The journal Vision Researchhas published a new study by USC researchers showing that the eyes and attention of men and women meander in distinctly different ways.The article, authored by Laurent Itti and doctoral student John Shen, challenges the way scientists generally conceive of attention or how sensory information is prioritized. While previous studies of vision and attention had disregarded individual factors, such as sex, race and age, Itti and Shen demonstrated that men and women pay visual attention in different ways.

Men and women gaze differently
A screen grab from a video demonstrates how men and women prioritze sensory information. Dots on the screen indicate the male (blue) and female (red) gaze of participants.

Itti’s lab studied 34 participants as they watched videos of people being interviewed. Behind the interview subjects, within the video frame, pedestrians, bicycles and cars passed by — distractions included to pull attention away from the filmed conversation.

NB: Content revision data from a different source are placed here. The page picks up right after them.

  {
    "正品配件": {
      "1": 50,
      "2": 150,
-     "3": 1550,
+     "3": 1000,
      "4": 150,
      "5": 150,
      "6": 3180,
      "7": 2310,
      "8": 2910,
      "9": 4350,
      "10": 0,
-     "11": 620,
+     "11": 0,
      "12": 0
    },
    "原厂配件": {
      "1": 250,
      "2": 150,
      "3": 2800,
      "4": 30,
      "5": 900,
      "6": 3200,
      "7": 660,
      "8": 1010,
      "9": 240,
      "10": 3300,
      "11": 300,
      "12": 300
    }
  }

While participants watched and listened to the interview, another camera was pointed at participants’ eyes, recording the movement of their pupils as they glanced across the screen.

Researchers discovered the following:

• Men, when focused on the person being interviewed, parked their eyes on the speaker’s mouth. They tended to be most distracted by distinctive movement behind the interview subjects.

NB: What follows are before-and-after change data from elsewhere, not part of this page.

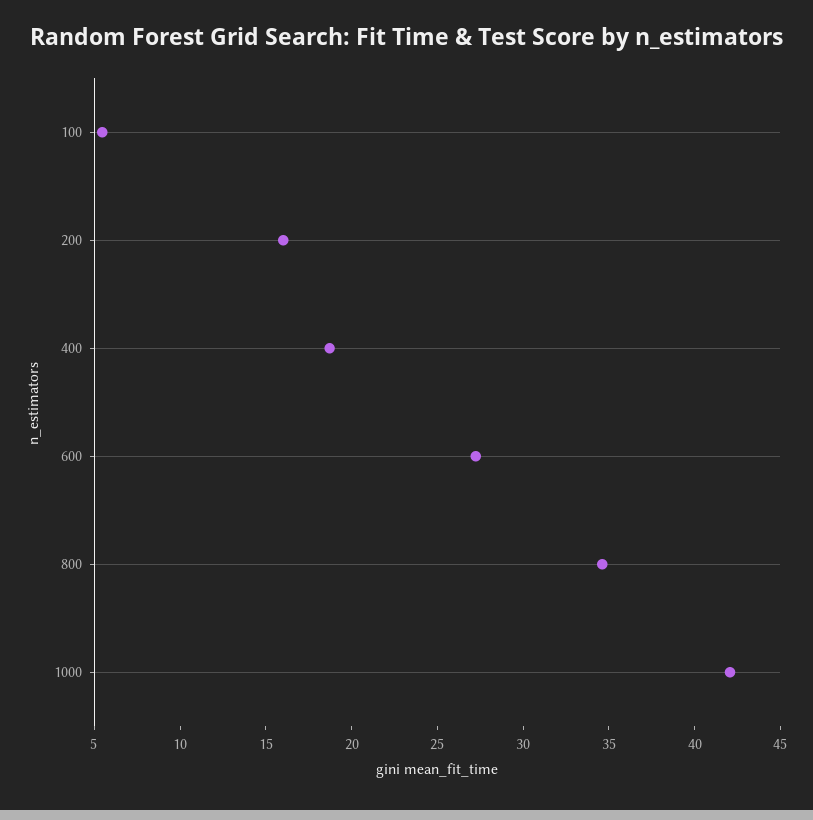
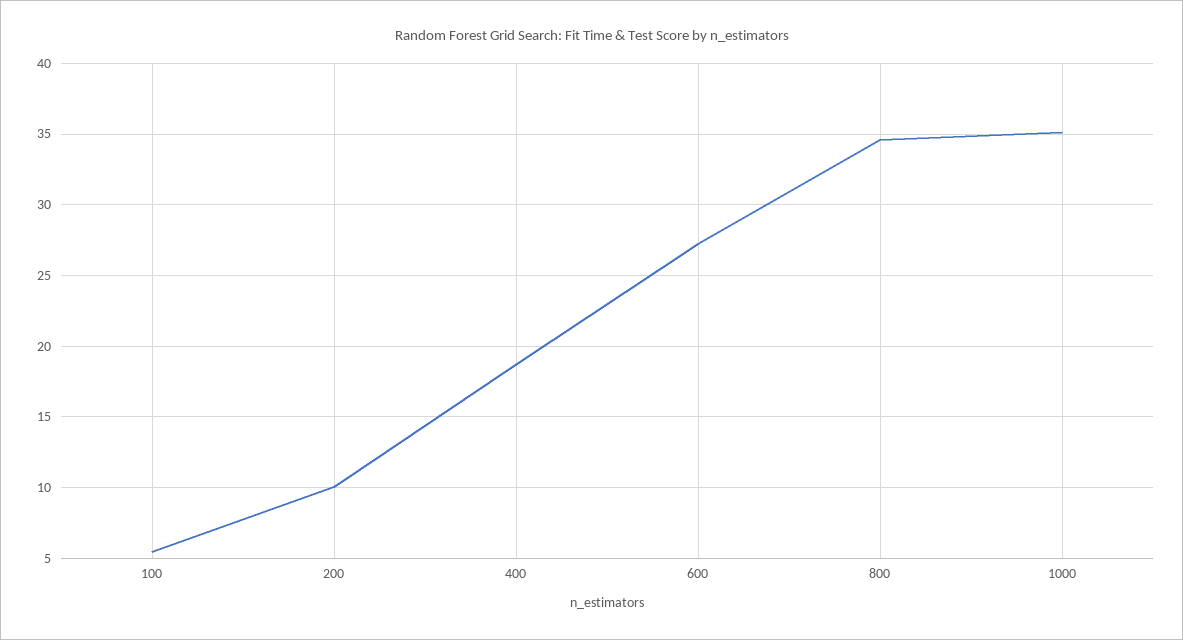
  {
    "100": 5.5,
-   "200": 16,
+   "200": 10,
    "400": 18.5,
    "600": 27,
    "800": 34.5,
-   "1000": 42
+   "1000": 35
  }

• By contrast, women shift their focus between the interview subject’s eyes and body. When they were distracted, it was typically by other people entering the video frame.

Itti, associate professor of computer science at the USC Viterbi School of Engineering, runs USC’s iLab, which is dedicated to gaining insight into biological brain function through the use of computational modeling.

Shen, who also is based at iLab, is a PhD student at the USC Dornsife College of Letters, Arts and Sciences who conducted the research as part of his doctoral thesis and USC Provost Neuroscience Fellowship.

Funding for the project came from the National Science Foundation and the U.S. Army Research Office.